■ ASSIGNMENT: Within the records below, reproduce without change the lines from the line that has "Super easy hair" through the line that has "dari sisi substansinya.", and only those.

■ GIVEN DATA:
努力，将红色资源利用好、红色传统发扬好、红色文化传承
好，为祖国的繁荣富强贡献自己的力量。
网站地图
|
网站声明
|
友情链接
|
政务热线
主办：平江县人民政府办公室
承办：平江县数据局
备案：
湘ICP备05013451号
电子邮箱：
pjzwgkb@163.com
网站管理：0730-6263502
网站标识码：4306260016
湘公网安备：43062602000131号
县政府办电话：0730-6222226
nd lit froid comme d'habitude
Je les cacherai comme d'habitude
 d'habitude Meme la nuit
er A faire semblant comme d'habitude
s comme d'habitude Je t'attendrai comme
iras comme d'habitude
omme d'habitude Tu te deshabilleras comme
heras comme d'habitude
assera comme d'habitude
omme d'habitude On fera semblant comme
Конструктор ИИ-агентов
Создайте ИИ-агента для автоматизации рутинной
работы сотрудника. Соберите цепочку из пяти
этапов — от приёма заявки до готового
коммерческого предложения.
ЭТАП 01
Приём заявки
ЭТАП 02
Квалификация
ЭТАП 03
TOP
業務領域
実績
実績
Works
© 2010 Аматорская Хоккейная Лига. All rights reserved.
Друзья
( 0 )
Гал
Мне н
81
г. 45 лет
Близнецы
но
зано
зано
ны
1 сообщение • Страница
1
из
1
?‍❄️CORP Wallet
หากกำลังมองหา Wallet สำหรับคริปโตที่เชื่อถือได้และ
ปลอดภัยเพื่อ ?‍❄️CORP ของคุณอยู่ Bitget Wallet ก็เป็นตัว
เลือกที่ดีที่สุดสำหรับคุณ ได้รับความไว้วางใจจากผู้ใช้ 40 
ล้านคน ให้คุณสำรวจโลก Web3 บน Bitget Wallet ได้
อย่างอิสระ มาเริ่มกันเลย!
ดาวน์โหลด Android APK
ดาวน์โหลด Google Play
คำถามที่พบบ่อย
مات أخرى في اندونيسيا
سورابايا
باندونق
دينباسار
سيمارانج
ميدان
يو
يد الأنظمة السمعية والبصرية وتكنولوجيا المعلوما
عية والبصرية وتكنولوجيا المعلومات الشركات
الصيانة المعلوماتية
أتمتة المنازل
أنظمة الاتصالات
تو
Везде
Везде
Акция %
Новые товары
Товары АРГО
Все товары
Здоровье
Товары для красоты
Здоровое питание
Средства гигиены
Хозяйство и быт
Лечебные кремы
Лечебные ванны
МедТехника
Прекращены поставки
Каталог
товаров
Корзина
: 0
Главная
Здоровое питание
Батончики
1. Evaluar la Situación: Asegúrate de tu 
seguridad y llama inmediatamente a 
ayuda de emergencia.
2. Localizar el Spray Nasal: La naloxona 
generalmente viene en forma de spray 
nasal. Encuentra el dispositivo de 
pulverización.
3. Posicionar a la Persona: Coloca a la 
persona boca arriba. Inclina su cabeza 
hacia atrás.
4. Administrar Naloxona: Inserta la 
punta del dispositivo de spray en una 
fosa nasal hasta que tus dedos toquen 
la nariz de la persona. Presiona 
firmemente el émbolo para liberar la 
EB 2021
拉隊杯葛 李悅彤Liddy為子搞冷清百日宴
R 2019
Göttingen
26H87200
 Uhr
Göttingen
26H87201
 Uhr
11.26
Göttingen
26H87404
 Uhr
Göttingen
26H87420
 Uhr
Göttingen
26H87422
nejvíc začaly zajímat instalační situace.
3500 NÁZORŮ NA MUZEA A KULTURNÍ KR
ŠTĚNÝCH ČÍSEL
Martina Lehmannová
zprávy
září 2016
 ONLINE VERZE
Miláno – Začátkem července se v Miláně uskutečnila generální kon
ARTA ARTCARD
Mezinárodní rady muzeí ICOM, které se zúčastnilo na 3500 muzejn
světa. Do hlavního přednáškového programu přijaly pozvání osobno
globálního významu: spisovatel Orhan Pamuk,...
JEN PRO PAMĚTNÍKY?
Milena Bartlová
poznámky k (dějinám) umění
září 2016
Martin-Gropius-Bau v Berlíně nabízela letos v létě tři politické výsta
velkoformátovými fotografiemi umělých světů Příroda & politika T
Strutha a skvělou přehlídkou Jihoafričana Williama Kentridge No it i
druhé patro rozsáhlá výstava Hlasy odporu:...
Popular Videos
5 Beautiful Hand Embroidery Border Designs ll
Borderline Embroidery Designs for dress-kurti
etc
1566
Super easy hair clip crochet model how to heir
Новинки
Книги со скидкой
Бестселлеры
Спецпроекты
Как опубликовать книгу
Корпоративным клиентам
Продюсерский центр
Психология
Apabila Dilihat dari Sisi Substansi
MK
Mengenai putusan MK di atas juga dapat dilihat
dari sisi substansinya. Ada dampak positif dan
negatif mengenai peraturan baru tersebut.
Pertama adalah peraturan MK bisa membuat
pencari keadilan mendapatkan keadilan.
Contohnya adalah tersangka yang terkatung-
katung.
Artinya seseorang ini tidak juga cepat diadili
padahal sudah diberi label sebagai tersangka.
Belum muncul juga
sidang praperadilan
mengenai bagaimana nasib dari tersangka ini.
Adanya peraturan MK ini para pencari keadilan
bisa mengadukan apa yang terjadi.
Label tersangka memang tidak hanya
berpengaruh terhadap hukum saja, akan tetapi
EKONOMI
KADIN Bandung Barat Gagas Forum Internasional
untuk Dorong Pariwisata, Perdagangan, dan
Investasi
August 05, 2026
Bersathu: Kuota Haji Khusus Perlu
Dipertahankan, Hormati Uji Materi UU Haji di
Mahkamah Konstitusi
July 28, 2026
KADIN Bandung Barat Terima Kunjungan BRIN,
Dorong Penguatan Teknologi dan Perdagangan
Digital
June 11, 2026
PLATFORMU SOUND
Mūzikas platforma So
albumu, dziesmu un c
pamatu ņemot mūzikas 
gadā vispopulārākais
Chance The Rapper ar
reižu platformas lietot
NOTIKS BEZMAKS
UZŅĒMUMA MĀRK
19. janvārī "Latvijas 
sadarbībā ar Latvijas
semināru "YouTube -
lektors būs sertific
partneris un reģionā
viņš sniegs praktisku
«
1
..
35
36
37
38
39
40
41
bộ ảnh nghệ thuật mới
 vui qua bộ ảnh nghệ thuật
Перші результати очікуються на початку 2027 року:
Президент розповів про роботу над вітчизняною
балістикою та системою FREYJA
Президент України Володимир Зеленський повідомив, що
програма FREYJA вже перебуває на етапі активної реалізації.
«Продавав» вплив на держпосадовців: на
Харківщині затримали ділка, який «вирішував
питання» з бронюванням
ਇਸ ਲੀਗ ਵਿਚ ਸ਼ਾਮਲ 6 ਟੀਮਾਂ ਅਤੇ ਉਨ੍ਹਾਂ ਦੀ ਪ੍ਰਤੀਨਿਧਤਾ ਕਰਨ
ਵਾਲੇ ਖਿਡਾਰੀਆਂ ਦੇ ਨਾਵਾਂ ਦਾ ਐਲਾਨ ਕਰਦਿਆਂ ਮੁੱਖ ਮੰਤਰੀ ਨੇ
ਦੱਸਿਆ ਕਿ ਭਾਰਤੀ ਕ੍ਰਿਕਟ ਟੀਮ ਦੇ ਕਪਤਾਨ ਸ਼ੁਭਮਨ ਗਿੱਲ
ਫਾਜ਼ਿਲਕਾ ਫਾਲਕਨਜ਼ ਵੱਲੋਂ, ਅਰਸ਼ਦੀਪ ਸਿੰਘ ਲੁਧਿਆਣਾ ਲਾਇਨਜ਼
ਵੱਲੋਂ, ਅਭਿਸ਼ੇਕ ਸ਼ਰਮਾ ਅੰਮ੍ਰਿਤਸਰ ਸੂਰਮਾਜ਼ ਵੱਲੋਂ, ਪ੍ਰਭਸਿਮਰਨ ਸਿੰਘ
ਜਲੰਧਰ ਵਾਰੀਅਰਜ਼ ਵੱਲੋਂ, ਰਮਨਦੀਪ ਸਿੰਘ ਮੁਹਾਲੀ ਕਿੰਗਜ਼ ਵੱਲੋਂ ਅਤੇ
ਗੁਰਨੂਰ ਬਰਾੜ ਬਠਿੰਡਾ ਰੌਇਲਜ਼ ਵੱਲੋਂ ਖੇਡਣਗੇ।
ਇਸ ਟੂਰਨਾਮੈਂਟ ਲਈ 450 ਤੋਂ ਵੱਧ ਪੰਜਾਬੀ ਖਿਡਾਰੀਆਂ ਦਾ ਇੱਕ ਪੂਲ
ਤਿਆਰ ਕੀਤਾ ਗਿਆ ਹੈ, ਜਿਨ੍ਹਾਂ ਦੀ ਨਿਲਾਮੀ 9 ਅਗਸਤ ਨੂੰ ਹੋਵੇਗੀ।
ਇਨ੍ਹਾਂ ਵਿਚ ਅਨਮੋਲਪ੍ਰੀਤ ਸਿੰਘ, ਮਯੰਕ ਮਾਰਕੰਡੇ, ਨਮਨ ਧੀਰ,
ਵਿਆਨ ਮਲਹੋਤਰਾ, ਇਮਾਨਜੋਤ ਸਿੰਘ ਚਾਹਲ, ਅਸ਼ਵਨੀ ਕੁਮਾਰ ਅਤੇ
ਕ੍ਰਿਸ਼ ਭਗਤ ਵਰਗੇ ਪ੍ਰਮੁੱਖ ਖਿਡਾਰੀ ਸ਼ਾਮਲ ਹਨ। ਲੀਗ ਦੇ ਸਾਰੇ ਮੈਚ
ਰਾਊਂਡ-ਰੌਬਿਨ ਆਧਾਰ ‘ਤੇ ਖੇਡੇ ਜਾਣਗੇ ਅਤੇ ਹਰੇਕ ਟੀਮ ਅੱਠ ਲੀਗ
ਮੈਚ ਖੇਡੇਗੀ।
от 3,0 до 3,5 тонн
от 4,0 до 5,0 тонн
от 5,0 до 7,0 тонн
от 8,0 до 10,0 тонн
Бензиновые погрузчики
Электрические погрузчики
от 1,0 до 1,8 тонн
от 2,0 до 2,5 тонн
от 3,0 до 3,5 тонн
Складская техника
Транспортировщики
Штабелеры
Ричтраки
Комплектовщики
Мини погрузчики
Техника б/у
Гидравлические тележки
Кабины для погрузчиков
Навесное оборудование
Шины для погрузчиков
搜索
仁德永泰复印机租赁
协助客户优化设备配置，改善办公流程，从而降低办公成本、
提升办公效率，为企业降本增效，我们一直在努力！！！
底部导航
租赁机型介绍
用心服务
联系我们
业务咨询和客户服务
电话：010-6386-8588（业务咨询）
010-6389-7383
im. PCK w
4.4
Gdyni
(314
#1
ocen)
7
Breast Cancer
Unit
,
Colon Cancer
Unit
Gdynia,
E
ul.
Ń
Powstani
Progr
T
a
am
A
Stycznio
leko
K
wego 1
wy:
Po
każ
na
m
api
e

■ EXERCISE RESULT:
Super easy hair clip crochet model how to heir
Новинки
Книги со скидкой
Бестселлеры
Спецпроекты
Как опубликовать книгу
Корпоративным клиентам
Продюсерский центр
Психология
Apabila Dilihat dari Sisi Substansi
MK
Mengenai putusan MK di atas juga dapat dilihat
dari sisi substansinya. Ada dampak positif dan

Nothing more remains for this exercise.